Home Medizin Studienergebnisse zeigen, dass Freizeit für die meisten Ärzte nicht wirklich Freizeit ist

Studienergebnisse zeigen, dass Freizeit für die meisten Ärzte nicht wirklich Freizeit ist

von NFI Redaktion

Ein neuer Bericht zeigt, dass etwa 20 % der US-Ärzte im vergangenen Jahr weniger als eine Woche Urlaub genommen haben. Zusätzlich haben 70 % der befragten Ärzte angegeben, während ihres Urlaubs gearbeitet zu haben, um patientenbezogene Aufgaben zu erledigen, so eine Querschnittsstudie, die am 12. Januar 2024 veröffentlicht wurde, und im JAMA-Netzwerk geöffnet.
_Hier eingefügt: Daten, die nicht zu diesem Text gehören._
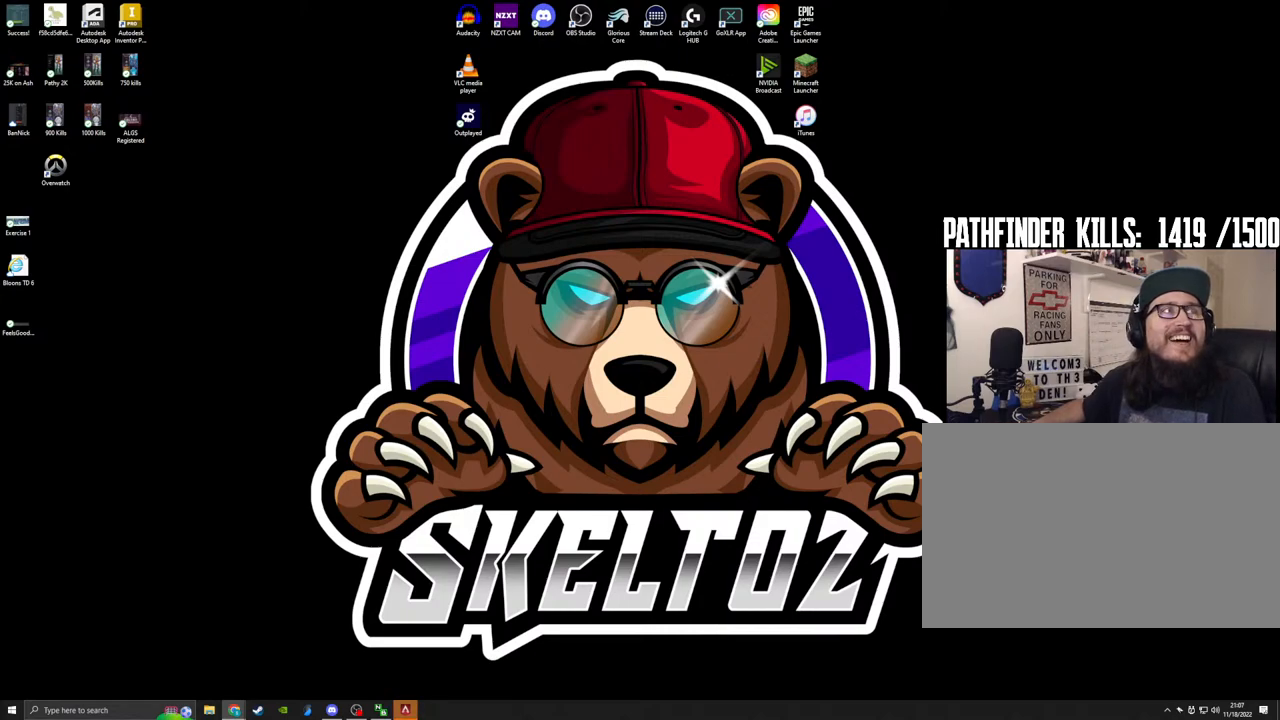
{"keys": [], "mouse": [], "events": []}
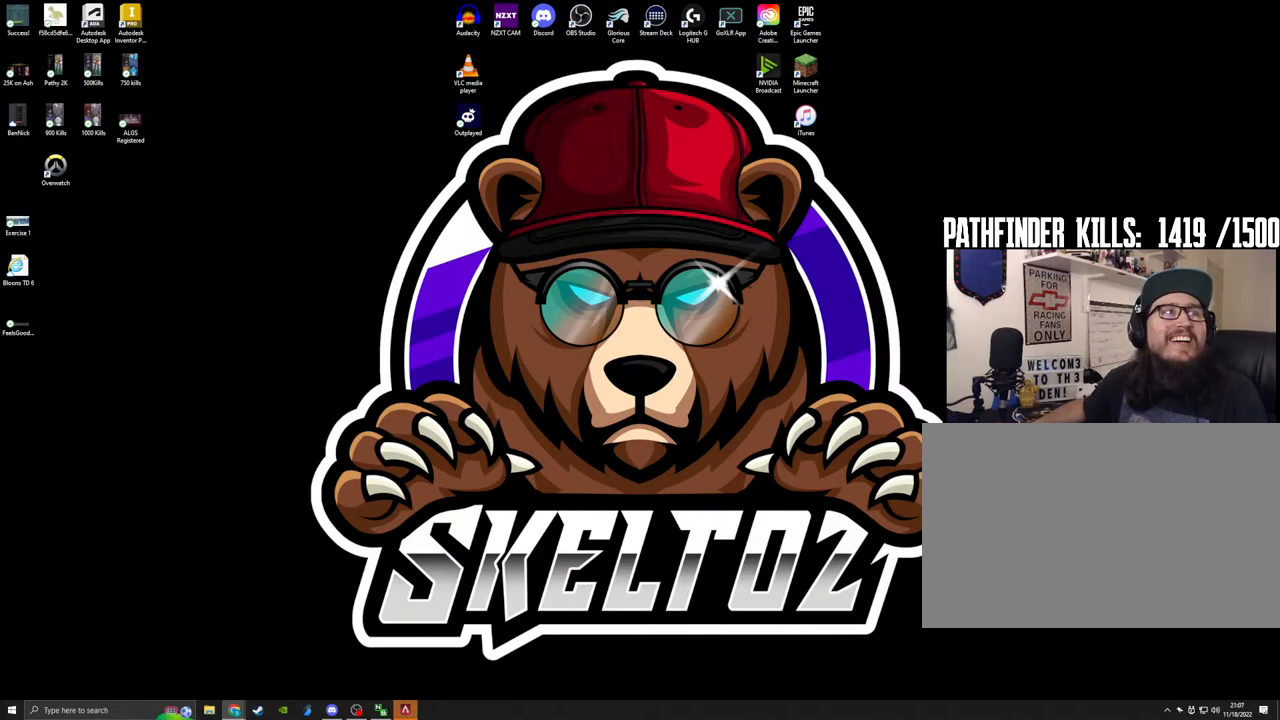
{"keys": [], "mouse": [], "events": []}
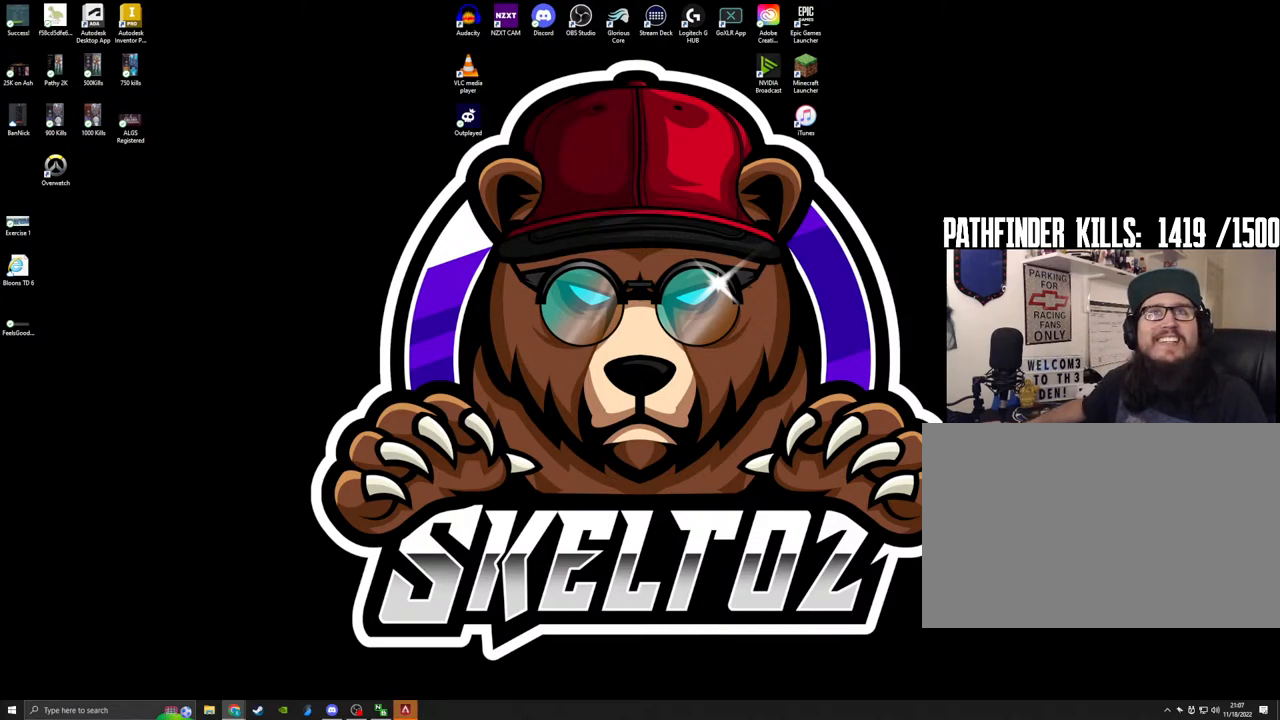
{"keys": [], "mouse": [], "events": []}
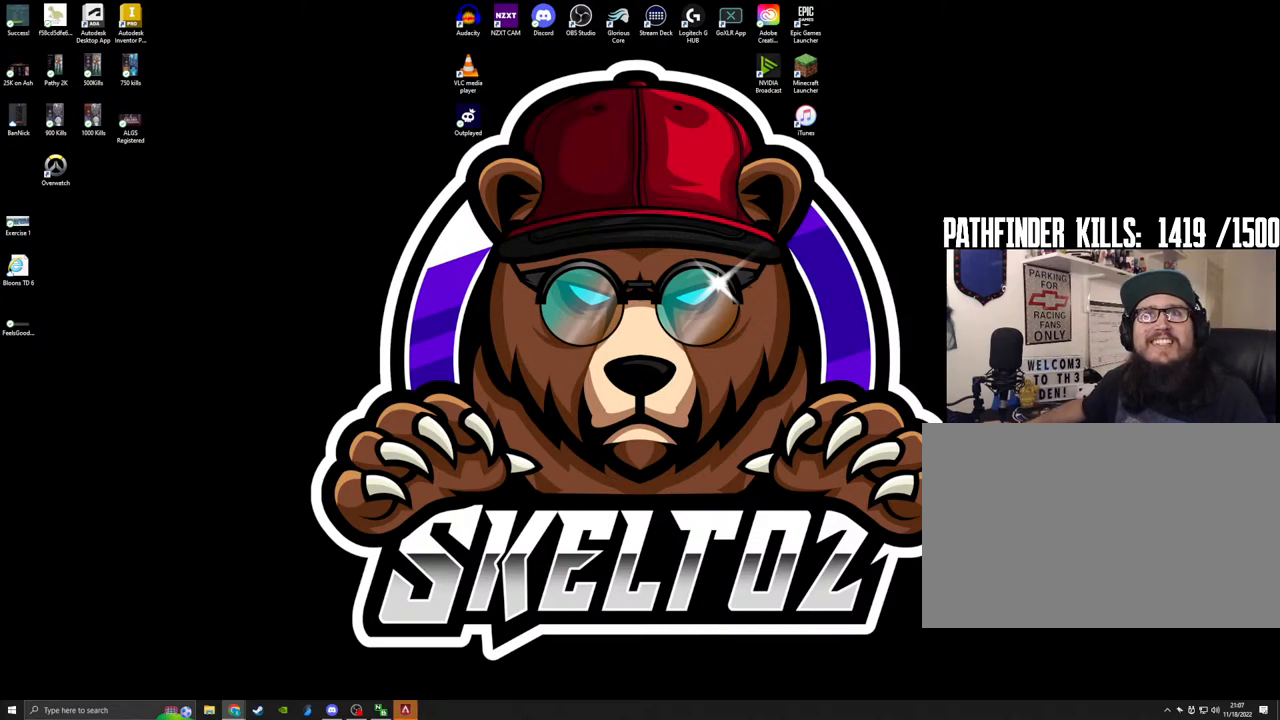
{"keys": [], "mouse": [], "events": []}
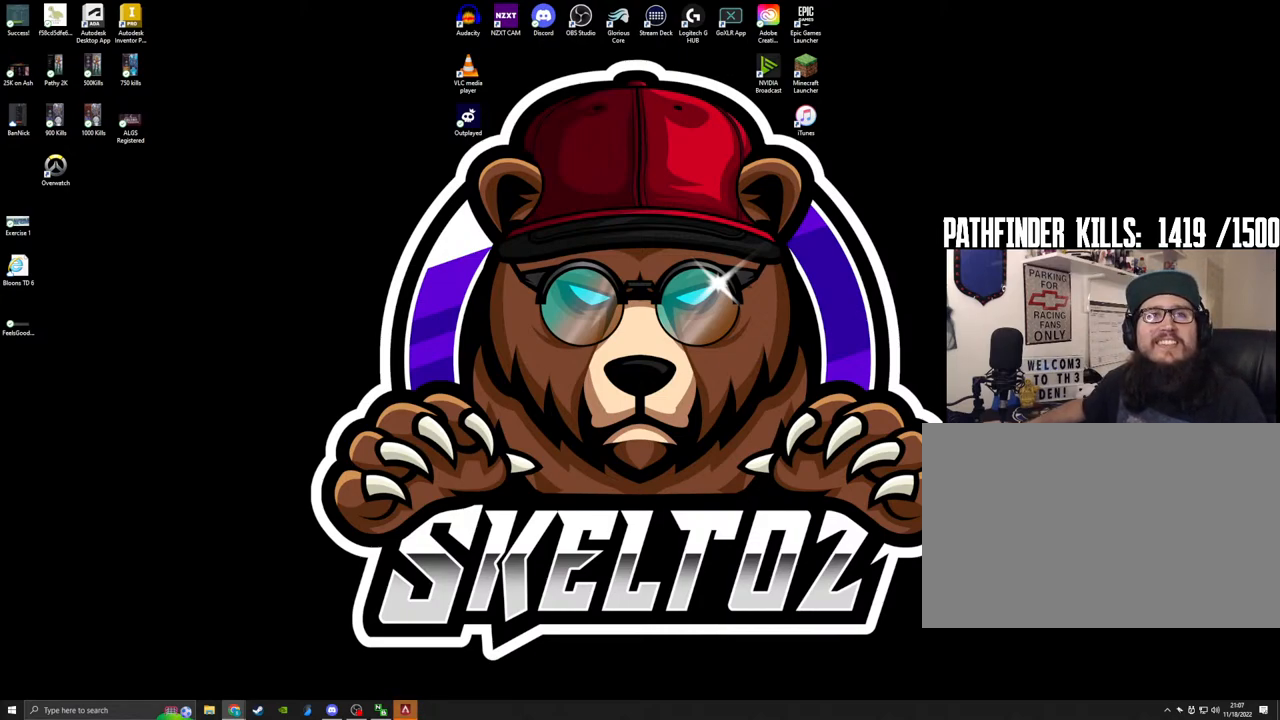
{"keys": [], "mouse": [], "events": []}
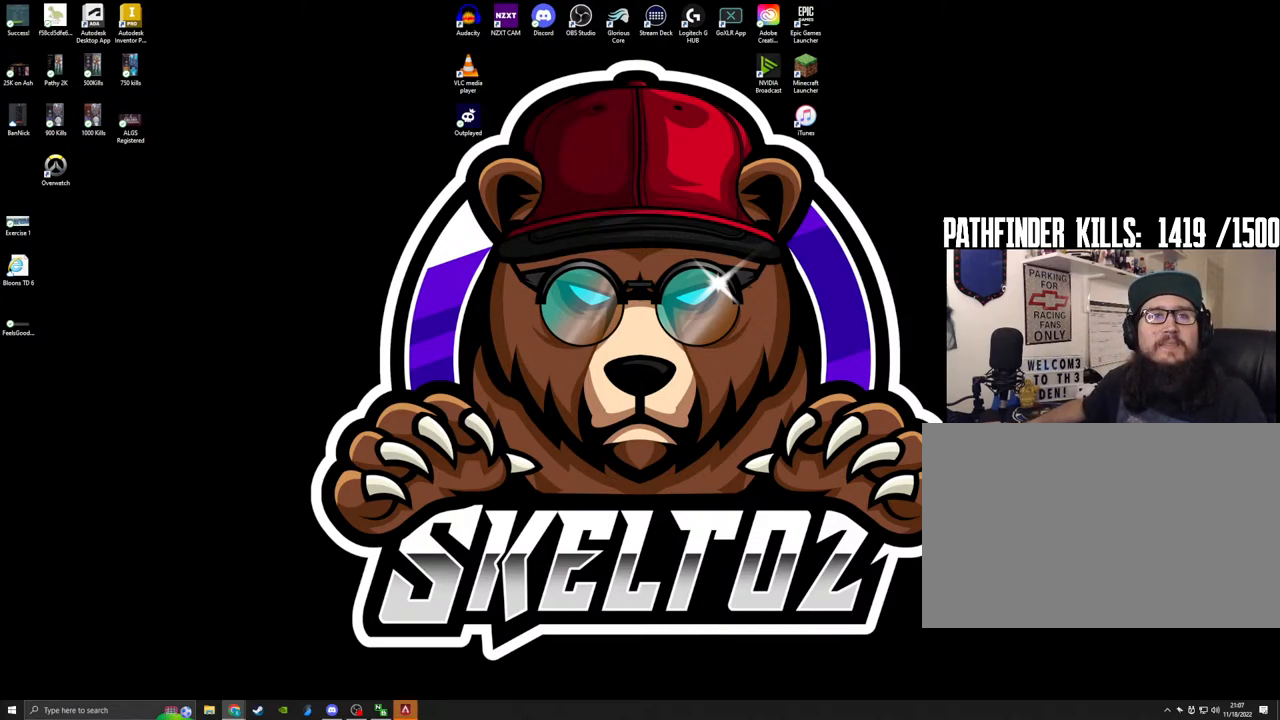
{"keys": [], "mouse": [], "events": [[417, "mouse_left", "down"], [467, "mouse_left", "up"]]}
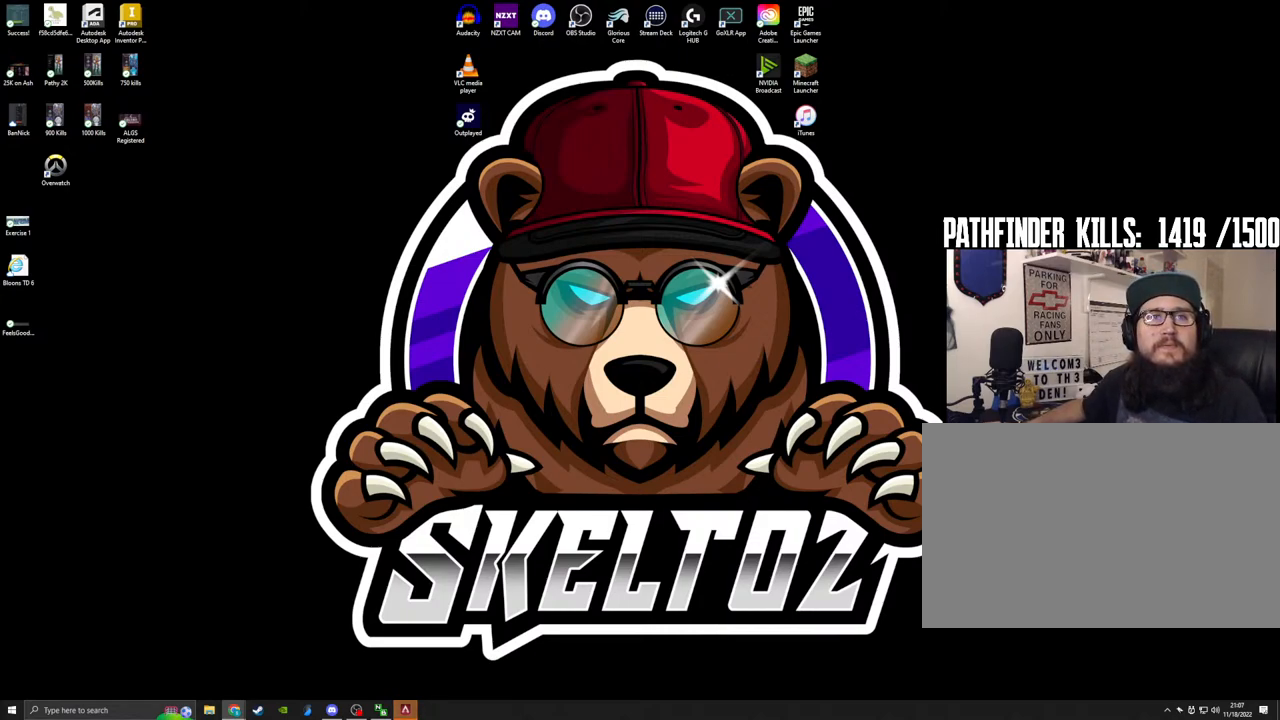
{"keys": [], "mouse": [], "events": []}
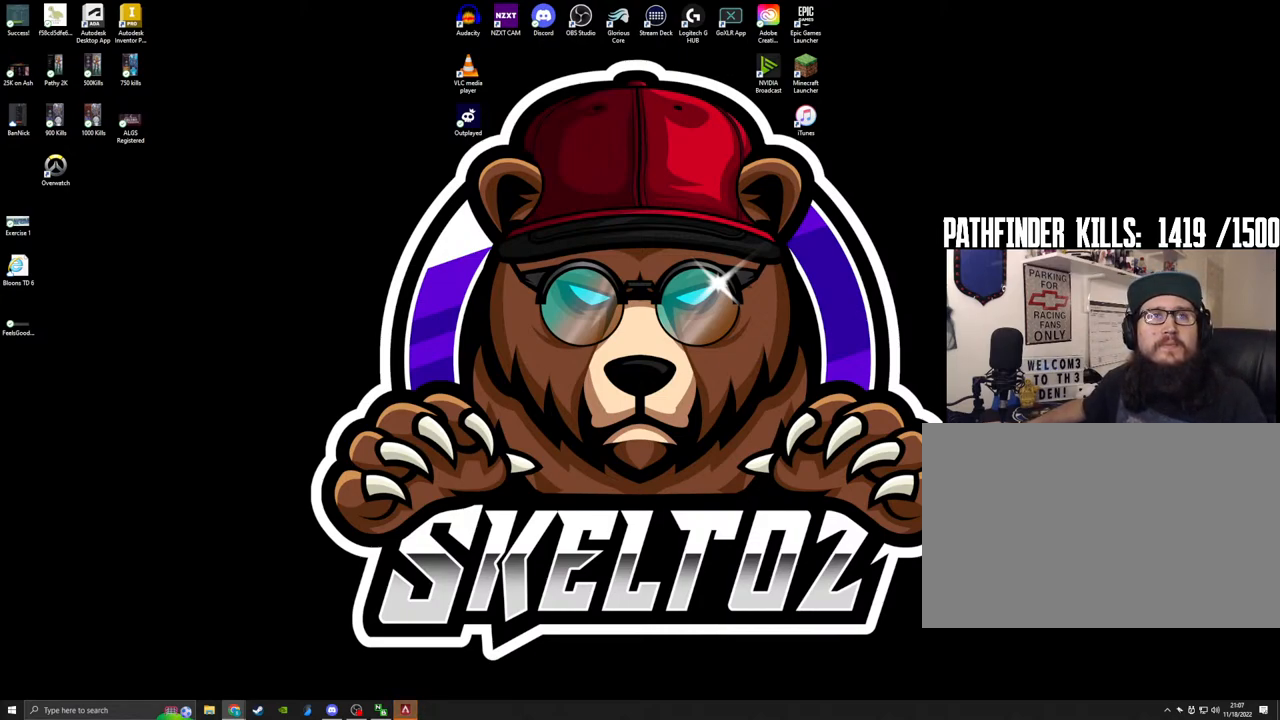
{"keys": [], "mouse": [], "events": [[300, "mouse_left", "down"], [350, "mouse_left", "up"]]}
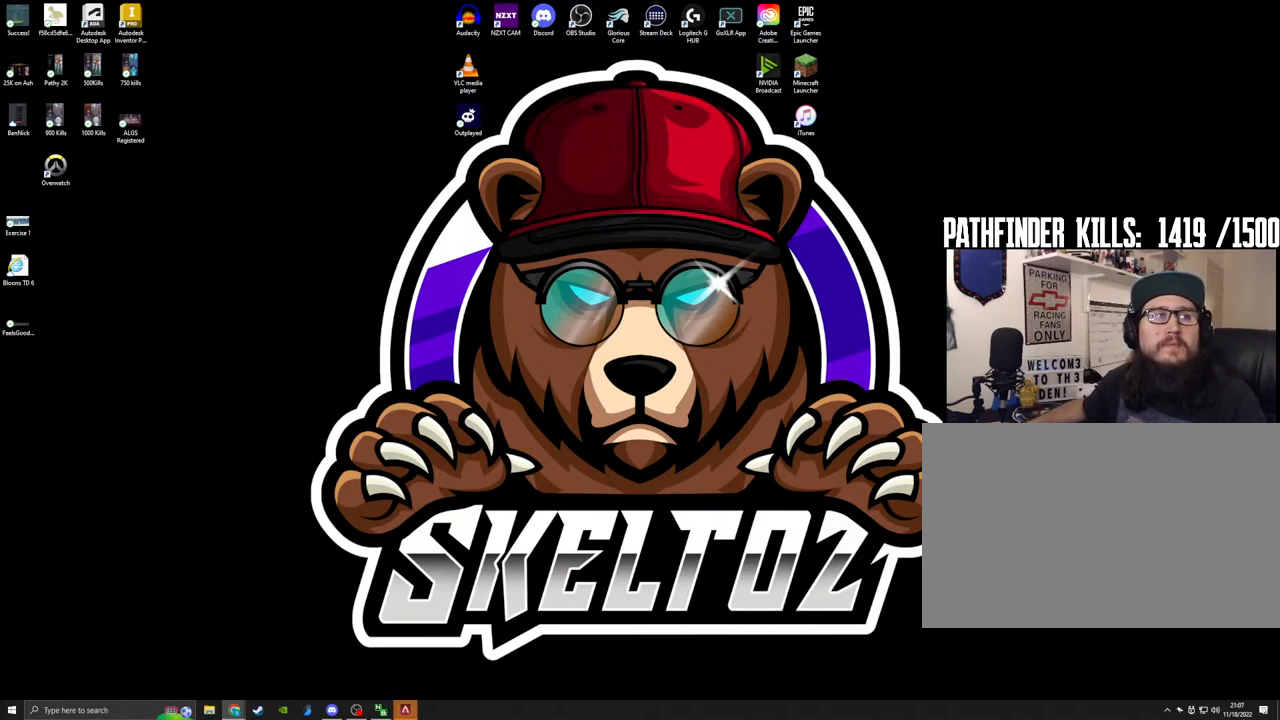
{"keys": [], "mouse": [], "events": []}
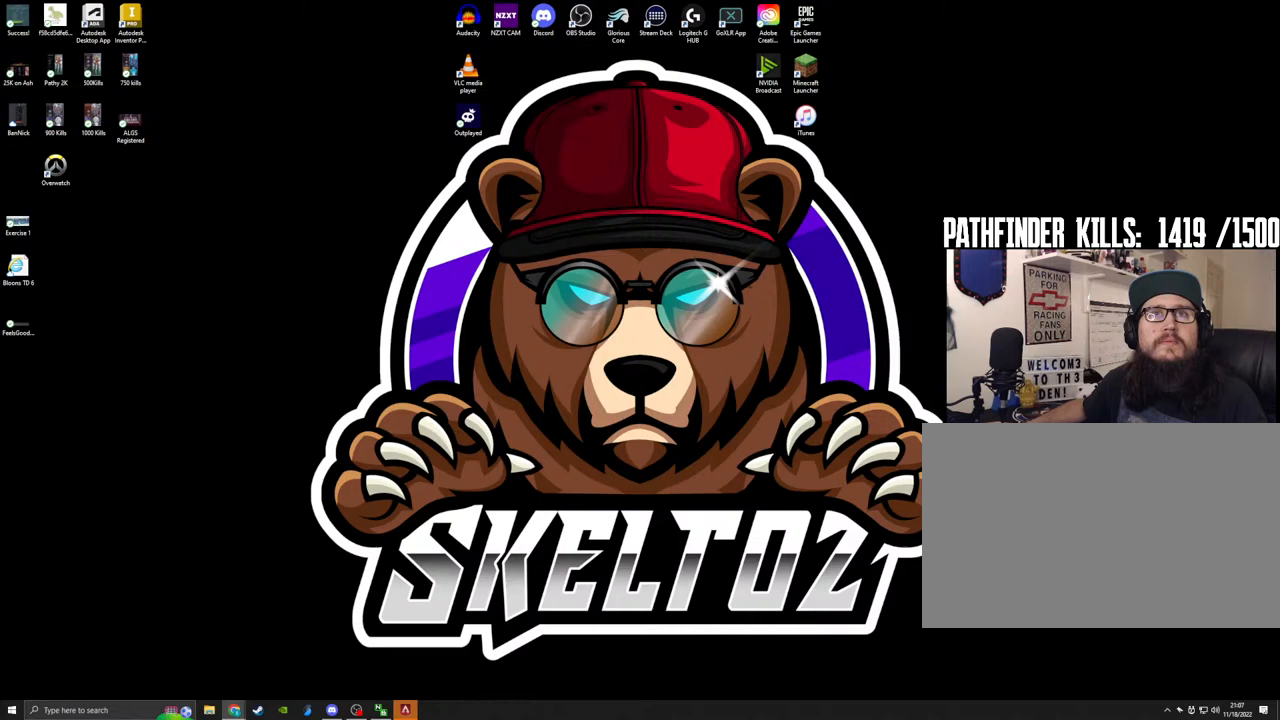
{"keys": [], "mouse": [], "events": []}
Dr. Tait Shanafelt, Chief Wellness Officer bei Stanford Medicine, betont die Bedeutung des Abschaltens und der Regeneration für Ärzte, um Burnout zu vermeiden. Die Studie weist darauf hin, dass viele US-Ärzte an ihren freien Tagen arbeiten, was auf unzureichende Personalbesetzung und schlecht konzipierte Arbeitsabläufe hinweist. Eine genügende Anzahl von Urlaubstagen allein reicht nicht aus, um die Gesundheit und das Wohlbefinden von Ärzten zu unterstützen, so Shanafelt.

Foto von Medic im Urlaub
Foto von Medic im Urlaub

Die Auswirkungen von Urlaub auf das Wohlbefinden von Ärzten sind wenig erforscht, aber bekannte Herausforderungen wie Arbeitsüberlastung und Erschöpfung können durch unzureichende Erholungszeit verstärkt werden. Laut Shanafelt leiden Ärzte in den USA häufiger an Burnout als andere Berufstätige, und das kann sich auf die Patientenversorgung und die Zufriedenheit der Patienten auswirken.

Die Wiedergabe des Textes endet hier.